**Problem statement:** In the records below, find the line with "you can optionally" and the line with "# open http://127.0.0.1:8888/"; return exactly those lines and every line between them.

**Provided material:**

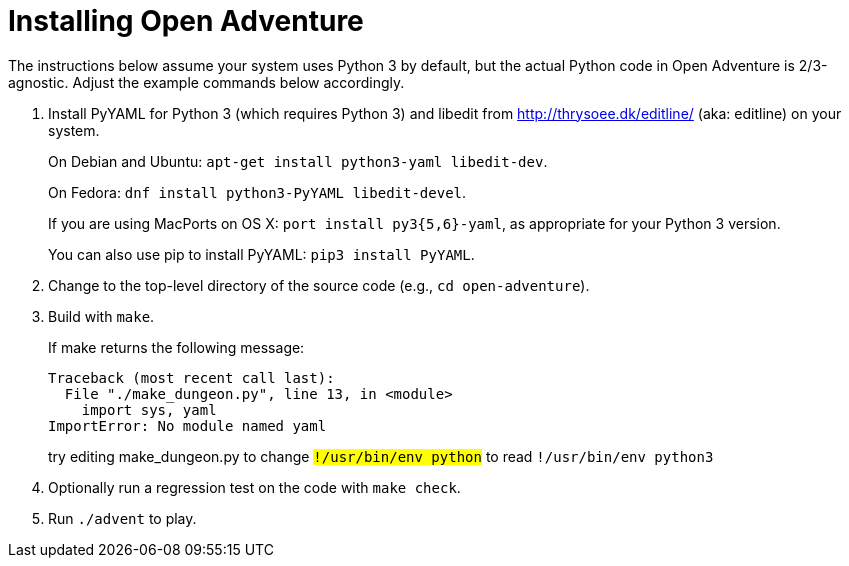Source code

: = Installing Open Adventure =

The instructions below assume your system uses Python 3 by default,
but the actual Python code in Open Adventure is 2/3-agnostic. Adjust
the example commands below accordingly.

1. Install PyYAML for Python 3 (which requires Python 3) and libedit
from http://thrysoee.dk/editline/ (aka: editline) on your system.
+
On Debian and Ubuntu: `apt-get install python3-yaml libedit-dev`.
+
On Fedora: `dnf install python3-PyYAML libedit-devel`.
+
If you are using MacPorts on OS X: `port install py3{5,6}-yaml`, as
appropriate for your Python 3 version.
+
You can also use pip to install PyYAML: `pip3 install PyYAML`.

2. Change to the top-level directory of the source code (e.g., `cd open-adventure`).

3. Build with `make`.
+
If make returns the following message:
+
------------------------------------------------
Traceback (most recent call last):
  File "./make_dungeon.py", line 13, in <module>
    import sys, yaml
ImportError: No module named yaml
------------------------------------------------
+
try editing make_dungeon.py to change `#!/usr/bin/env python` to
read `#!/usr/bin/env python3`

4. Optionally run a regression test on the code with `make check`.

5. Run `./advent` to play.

* * *

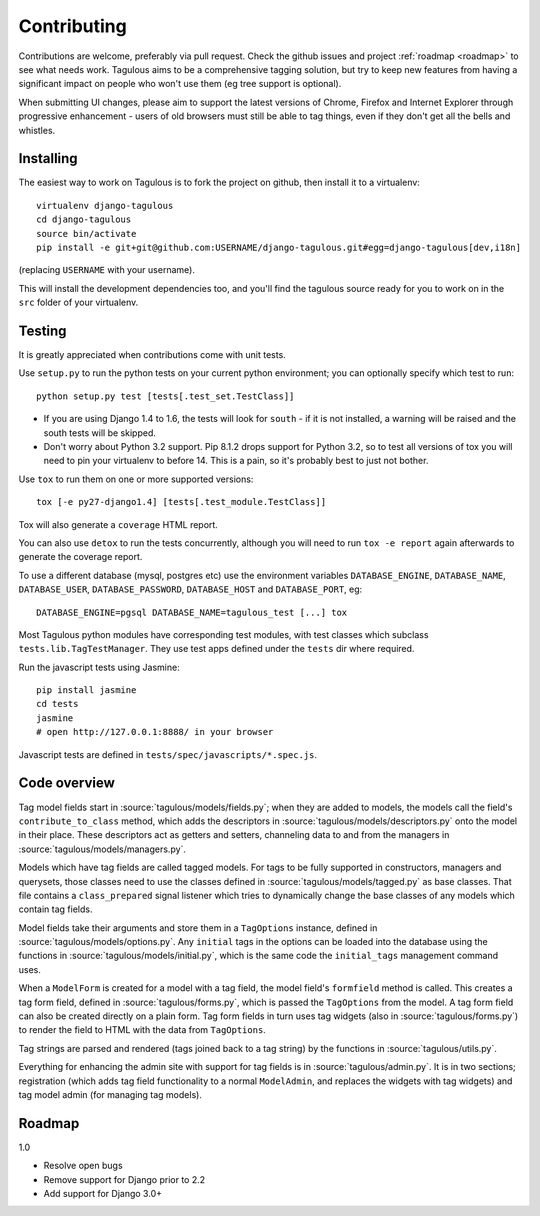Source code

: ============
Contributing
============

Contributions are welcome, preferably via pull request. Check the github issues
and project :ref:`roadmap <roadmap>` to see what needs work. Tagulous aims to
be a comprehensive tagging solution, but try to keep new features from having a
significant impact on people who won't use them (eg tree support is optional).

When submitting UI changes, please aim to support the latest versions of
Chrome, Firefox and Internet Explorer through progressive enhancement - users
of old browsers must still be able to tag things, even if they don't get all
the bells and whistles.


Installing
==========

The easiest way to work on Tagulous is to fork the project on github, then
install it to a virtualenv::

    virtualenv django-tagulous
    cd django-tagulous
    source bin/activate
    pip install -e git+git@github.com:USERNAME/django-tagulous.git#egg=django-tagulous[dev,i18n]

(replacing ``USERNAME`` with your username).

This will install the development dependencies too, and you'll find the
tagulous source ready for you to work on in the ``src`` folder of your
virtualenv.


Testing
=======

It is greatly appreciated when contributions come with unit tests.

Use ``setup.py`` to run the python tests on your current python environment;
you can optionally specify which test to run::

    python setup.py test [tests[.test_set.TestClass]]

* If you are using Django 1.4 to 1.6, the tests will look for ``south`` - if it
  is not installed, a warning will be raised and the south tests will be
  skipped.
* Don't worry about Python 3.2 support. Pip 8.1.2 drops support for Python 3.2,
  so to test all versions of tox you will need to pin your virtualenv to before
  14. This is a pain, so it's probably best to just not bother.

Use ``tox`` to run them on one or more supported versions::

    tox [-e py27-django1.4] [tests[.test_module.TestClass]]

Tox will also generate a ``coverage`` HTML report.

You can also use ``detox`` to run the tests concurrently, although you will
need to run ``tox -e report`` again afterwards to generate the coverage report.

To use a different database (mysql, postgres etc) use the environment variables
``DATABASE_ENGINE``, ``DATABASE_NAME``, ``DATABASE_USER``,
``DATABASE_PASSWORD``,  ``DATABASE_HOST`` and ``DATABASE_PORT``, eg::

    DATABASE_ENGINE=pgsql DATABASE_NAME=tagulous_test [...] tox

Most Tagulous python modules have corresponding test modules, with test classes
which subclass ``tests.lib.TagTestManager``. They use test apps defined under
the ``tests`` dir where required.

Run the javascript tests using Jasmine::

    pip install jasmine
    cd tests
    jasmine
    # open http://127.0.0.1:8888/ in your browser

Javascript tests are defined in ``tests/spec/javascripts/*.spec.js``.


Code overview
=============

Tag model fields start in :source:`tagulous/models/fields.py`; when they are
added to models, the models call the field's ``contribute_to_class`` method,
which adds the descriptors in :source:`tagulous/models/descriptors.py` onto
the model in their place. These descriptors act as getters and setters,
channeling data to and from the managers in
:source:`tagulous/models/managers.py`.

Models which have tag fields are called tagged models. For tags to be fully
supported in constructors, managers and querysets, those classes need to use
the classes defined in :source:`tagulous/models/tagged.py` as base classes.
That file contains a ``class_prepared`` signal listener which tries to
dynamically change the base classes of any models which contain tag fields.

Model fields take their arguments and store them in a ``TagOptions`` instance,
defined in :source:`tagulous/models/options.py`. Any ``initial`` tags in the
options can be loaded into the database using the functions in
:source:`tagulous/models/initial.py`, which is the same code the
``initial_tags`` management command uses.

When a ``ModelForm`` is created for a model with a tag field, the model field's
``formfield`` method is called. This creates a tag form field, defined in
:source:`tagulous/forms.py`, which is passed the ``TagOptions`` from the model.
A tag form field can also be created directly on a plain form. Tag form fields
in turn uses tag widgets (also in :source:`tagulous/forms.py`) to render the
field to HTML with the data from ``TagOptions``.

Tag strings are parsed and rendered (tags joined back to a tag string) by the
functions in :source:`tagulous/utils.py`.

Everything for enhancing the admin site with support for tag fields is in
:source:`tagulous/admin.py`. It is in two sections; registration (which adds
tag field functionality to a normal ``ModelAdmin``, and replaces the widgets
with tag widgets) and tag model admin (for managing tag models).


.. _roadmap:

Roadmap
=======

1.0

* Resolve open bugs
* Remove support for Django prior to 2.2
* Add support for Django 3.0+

**Final answer:**
you can optionally specify which test to run::

    python setup.py test [tests[.test_set.TestClass]]

* If you are using Django 1.4 to 1.6, the tests will look for ``south`` - if it
  is not installed, a warning will be raised and the south tests will be
  skipped.
* Don't worry about Python 3.2 support. Pip 8.1.2 drops support for Python 3.2,
  so to test all versions of tox you will need to pin your virtualenv to before
  14. This is a pain, so it's probably best to just not bother.

Use ``tox`` to run them on one or more supported versions::

    tox [-e py27-django1.4] [tests[.test_module.TestClass]]

Tox will also generate a ``coverage`` HTML report.

You can also use ``detox`` to run the tests concurrently, although you will
need to run ``tox -e report`` again afterwards to generate the coverage report.

To use a different database (mysql, postgres etc) use the environment variables
``DATABASE_ENGINE``, ``DATABASE_NAME``, ``DATABASE_USER``,
``DATABASE_PASSWORD``,  ``DATABASE_HOST`` and ``DATABASE_PORT``, eg::

    DATABASE_ENGINE=pgsql DATABASE_NAME=tagulous_test [...] tox

Most Tagulous python modules have corresponding test modules, with test classes
which subclass ``tests.lib.TagTestManager``. They use test apps defined under
the ``tests`` dir where required.

Run the javascript tests using Jasmine::

    pip install jasmine
    cd tests
    jasmine
    # open http://127.0.0.1:8888/ in your browser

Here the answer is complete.